ARTICOLO PUBBLICATO SU “L’ECO DEL CHISONE” DELL’11 APRILE 2007, POCHI GIORNI DOPO LA SCOMPARSA DEL NOSTRO “PRESIDENTE PER SEMPRE”

Quanto successo ieri fa ancora male, ma – per superare il dolore – l’Hockey Valpellice ha bisogno di guardare al domani. Partendo dalla ricerca, in continuità con la presidenza Ferrando, di una figura dirigenziale di riferimento. E consolandosi con le belle storie di amicizia che nascono attorno al fenomeno biancorosso.
Come quella che ha unito a Torre Pellice Aleksandr Petrov, un ragazzone estone di neanche 24 anni, che è diventato uno dei punti fermi della Valpe. Poche parole, ma un cuore grande. E un talento che ne fa – probabilmente – il miglior hockeysta della sua piccola nazione.
I percorsi dello sport lo hanno portato sotto il Vandalino due anni fa, dopo aver giocato in Estonia, a San Pietroburgo in Russia, in Lettonia ed in Finlandia.
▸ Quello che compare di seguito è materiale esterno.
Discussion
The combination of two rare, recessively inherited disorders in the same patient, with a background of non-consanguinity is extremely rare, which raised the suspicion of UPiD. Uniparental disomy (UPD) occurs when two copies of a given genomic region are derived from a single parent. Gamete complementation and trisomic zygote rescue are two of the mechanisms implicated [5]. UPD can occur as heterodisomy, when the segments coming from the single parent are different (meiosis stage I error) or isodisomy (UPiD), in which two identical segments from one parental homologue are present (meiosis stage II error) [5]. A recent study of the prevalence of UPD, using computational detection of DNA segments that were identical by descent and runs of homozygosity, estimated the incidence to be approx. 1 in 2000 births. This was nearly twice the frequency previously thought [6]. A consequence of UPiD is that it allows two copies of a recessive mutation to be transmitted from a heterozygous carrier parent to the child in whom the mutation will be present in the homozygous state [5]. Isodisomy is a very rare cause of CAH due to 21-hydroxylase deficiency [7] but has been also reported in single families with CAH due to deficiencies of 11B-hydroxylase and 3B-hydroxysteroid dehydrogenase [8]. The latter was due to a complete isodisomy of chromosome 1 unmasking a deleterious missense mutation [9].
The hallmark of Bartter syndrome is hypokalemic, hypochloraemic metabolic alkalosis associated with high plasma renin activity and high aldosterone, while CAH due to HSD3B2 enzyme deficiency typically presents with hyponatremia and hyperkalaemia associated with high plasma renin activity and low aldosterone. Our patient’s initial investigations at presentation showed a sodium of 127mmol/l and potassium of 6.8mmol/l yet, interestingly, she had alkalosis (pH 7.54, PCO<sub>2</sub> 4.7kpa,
Ma il suo giro del globo attraverso le piste da hockey è stato quasi completo, perché – con la maglia della Nazionale, di cui è titolare fisso da sette stagioni – ha solcato il ghiaccio di Olanda, Croazia, Slovenia, Serbia, Romania, Polonia, Lituania, Sud Africa, Giappone…
L’11 aprile parte per la Cina, città di Qiqihar, dove guiderà i suoi compagni contro Francia, Kazakhstan, Olanda, Polonia e – naturalmente – i padroni di casa. Ha lasciato la Val Pellice con una promessa: «Tornerò qui». A giocare, il prossimo autunno (e la dirigenza, due mesi fa, ha già annunciato l’intenzione di confermarlo). Ma anche prima, quest’estate, per riabbracciare gli amici.
«Mia mamma si è sorpresa per la capacità di Sasha di cucinare, bene e velocemente», racconta la fidanzata, conosciuta a bordo pista. Specialità: ravioli di carne e insalata russa (quella vera, mica la nostra, che non le somiglia neppure).
E in pista è ancora meglio: un centro di peso e di lavoro, abile nelle progressioni col disco. Lo chiamano lo “Zar di Torre”, un nomignolo a cui è abituato («Mi chiamavano “zar” già alle elementari, per via del nome e del cognome»). Ma per il gruppetto dei più intimi, è simpaticamente Giovanni.
Lui osserva e sorride, in silenzio. Ma quando parla, colpisce. Al cronista che – in inglese – lo spronava ad imparare l’italiano, per restare a lungo in valle, ha risposto: «Va bin, va bin». In piemontese.